RAW DATA below:

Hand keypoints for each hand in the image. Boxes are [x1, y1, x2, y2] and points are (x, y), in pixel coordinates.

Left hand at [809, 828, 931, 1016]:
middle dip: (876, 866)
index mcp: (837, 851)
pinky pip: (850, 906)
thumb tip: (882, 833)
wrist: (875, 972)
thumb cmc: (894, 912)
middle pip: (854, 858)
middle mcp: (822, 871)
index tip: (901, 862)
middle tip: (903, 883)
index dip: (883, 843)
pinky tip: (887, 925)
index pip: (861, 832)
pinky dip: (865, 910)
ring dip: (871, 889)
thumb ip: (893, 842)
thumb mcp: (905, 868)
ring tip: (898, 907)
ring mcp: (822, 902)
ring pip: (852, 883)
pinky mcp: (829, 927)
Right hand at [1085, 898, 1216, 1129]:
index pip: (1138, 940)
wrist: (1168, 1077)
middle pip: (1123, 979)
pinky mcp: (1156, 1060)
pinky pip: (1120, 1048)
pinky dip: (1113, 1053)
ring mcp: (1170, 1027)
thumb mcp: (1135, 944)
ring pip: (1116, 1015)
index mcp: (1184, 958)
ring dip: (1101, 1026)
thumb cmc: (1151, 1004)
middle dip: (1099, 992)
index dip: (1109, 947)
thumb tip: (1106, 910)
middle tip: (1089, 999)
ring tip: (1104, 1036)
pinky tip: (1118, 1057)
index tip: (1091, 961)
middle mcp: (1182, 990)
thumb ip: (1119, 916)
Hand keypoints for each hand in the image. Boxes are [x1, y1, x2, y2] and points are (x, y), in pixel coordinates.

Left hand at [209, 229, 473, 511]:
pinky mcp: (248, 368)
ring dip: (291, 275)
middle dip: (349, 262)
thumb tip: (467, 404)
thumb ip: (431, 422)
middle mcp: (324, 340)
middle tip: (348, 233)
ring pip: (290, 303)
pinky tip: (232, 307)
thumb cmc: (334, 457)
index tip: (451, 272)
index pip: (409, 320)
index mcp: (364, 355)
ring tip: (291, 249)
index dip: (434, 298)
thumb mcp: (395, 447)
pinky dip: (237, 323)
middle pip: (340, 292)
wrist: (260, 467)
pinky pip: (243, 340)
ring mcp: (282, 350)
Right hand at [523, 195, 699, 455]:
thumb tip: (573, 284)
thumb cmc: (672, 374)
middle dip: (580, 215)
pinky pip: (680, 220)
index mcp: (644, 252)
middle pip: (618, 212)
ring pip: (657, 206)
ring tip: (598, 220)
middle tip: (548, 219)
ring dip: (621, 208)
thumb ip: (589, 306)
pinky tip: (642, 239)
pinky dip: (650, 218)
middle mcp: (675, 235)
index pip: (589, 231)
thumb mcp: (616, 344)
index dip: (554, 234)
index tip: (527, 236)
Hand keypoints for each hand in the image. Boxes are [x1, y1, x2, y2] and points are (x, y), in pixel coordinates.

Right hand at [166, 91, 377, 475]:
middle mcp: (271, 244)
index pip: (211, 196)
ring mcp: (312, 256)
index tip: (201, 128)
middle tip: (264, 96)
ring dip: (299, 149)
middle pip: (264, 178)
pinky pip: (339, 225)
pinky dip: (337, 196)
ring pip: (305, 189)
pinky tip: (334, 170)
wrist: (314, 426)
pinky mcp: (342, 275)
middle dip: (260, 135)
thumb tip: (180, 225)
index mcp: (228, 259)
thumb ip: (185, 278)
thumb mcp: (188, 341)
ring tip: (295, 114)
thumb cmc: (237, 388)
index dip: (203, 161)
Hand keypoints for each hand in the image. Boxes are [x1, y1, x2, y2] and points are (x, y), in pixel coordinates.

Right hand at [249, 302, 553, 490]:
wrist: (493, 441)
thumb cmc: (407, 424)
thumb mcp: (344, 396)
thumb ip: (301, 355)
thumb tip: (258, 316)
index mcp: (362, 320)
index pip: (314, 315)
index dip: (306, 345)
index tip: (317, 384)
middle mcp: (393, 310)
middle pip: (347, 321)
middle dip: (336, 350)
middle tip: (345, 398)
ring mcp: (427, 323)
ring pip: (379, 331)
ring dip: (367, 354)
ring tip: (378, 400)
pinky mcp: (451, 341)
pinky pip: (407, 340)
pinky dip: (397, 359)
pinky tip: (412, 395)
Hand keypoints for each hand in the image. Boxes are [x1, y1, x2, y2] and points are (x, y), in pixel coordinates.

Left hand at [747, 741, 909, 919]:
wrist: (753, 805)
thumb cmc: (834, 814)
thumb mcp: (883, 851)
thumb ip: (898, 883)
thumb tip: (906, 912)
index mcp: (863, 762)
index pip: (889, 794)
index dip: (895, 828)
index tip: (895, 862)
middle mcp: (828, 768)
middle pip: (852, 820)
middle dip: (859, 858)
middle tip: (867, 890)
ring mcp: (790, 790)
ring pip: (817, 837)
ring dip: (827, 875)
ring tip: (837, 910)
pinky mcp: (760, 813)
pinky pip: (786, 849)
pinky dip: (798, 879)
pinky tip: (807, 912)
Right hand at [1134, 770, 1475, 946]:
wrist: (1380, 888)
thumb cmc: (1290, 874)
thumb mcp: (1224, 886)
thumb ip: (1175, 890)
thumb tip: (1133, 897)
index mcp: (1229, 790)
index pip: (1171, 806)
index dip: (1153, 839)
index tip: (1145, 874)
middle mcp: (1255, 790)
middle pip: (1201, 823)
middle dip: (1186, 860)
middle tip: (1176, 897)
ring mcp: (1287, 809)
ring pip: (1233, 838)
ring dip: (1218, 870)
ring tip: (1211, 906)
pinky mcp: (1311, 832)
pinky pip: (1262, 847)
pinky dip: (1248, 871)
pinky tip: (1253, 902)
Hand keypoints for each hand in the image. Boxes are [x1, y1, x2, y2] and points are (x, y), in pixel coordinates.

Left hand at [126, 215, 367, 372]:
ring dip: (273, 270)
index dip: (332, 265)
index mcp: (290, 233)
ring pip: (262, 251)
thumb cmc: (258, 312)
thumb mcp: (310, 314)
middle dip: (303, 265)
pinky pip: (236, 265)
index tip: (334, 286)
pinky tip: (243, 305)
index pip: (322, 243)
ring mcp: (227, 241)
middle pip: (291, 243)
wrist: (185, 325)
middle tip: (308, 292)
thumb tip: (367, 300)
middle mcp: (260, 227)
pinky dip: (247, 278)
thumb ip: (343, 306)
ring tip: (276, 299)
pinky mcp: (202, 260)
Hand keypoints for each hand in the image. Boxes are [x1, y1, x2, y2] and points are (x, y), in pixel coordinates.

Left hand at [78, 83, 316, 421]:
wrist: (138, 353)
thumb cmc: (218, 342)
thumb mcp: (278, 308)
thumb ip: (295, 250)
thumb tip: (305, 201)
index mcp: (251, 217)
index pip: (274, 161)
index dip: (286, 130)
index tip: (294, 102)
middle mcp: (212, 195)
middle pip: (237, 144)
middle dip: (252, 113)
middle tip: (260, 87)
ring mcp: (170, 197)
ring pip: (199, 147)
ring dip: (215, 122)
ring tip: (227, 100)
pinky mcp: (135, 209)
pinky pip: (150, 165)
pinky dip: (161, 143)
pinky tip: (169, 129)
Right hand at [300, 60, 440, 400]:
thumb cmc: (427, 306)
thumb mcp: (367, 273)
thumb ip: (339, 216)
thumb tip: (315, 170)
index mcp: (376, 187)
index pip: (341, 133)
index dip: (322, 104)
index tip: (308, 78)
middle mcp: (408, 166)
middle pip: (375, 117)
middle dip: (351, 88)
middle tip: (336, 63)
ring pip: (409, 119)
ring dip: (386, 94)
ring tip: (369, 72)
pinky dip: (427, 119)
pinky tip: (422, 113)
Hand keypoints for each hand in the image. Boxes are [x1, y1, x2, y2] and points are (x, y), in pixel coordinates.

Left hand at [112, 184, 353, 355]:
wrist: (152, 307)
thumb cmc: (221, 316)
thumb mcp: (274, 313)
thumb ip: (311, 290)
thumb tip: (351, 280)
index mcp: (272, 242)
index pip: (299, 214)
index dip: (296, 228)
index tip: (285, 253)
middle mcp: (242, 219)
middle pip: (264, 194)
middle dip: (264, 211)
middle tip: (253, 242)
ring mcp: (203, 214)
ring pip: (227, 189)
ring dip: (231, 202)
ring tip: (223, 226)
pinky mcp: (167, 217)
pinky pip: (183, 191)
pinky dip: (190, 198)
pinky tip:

End of RAW DATA.

▶ _WHAT YOU HAVE TO DO_
Give back the records above exactly, limited to the lines between the one holding "ring dip: (871, 889)" and the one holding "ring pip: (305, 189)", inclusive.

▶ _WRITTEN SOLUTION_
ring dip: (871, 889)
thumb ip: (893, 842)
thumb mcp: (905, 868)
ring tip: (898, 907)
ring mcp: (822, 902)
ring pip: (852, 883)
pinky mcp: (829, 927)
Right hand at [1085, 898, 1216, 1129]:
index pip: (1138, 940)
wrist: (1168, 1077)
middle pip: (1123, 979)
pinky mcp: (1156, 1060)
pinky pip: (1120, 1048)
pinky dip: (1113, 1053)
ring mcp: (1170, 1027)
thumb mcp: (1135, 944)
ring pip: (1116, 1015)
index mcp: (1184, 958)
ring dip: (1101, 1026)
thumb cmc: (1151, 1004)
middle dip: (1099, 992)
index dip: (1109, 947)
thumb tip: (1106, 910)
middle tip: (1089, 999)
ring tip: (1104, 1036)
pinky tip: (1118, 1057)
index tip: (1091, 961)
middle mcp: (1182, 990)
thumb ip: (1119, 916)
Hand keypoints for each hand in the image. Boxes are [x1, y1, x2, y2] and points are (x, y), in pixel coordinates.

Left hand at [209, 229, 473, 511]:
pinky mcp: (248, 368)
ring dip: (291, 275)
middle dip: (349, 262)
thumb tip: (467, 404)
thumb ip: (431, 422)
middle mcp: (324, 340)
middle tip: (348, 233)
ring pip: (290, 303)
pinky tip: (232, 307)
thumb cmc: (334, 457)
index tip: (451, 272)
index pip: (409, 320)
index mcp: (364, 355)
ring tip: (291, 249)
index dip: (434, 298)
thumb mcp: (395, 447)
pinky dip: (237, 323)
middle pip: (340, 292)
wrist: (260, 467)
pinky pip: (243, 340)
ring mcp: (282, 350)
Right hand at [523, 195, 699, 455]:
thumb tip: (573, 284)
thumb cmc: (672, 374)
middle dip: (580, 215)
pinky pip: (680, 220)
index mcp: (644, 252)
middle pip: (618, 212)
ring pip: (657, 206)
ring tip: (598, 220)
middle tip: (548, 219)
ring dip: (621, 208)
thumb ip: (589, 306)
pinky tip: (642, 239)
pinky dip: (650, 218)
middle mcp: (675, 235)
index pip: (589, 231)
thumb mcp: (616, 344)
index dip: (554, 234)
index tip: (527, 236)
Hand keypoints for each hand in the image. Boxes are [x1, y1, x2, y2] and points are (x, y), in pixel coordinates.

Right hand at [166, 91, 377, 475]:
middle mcp: (271, 244)
index pip: (211, 196)
ring mcp: (312, 256)
index tip: (201, 128)
middle tip: (264, 96)
ring dip: (299, 149)
middle pip: (264, 178)
pinky pip: (339, 225)
pinky dip: (337, 196)
ring pip: (305, 189)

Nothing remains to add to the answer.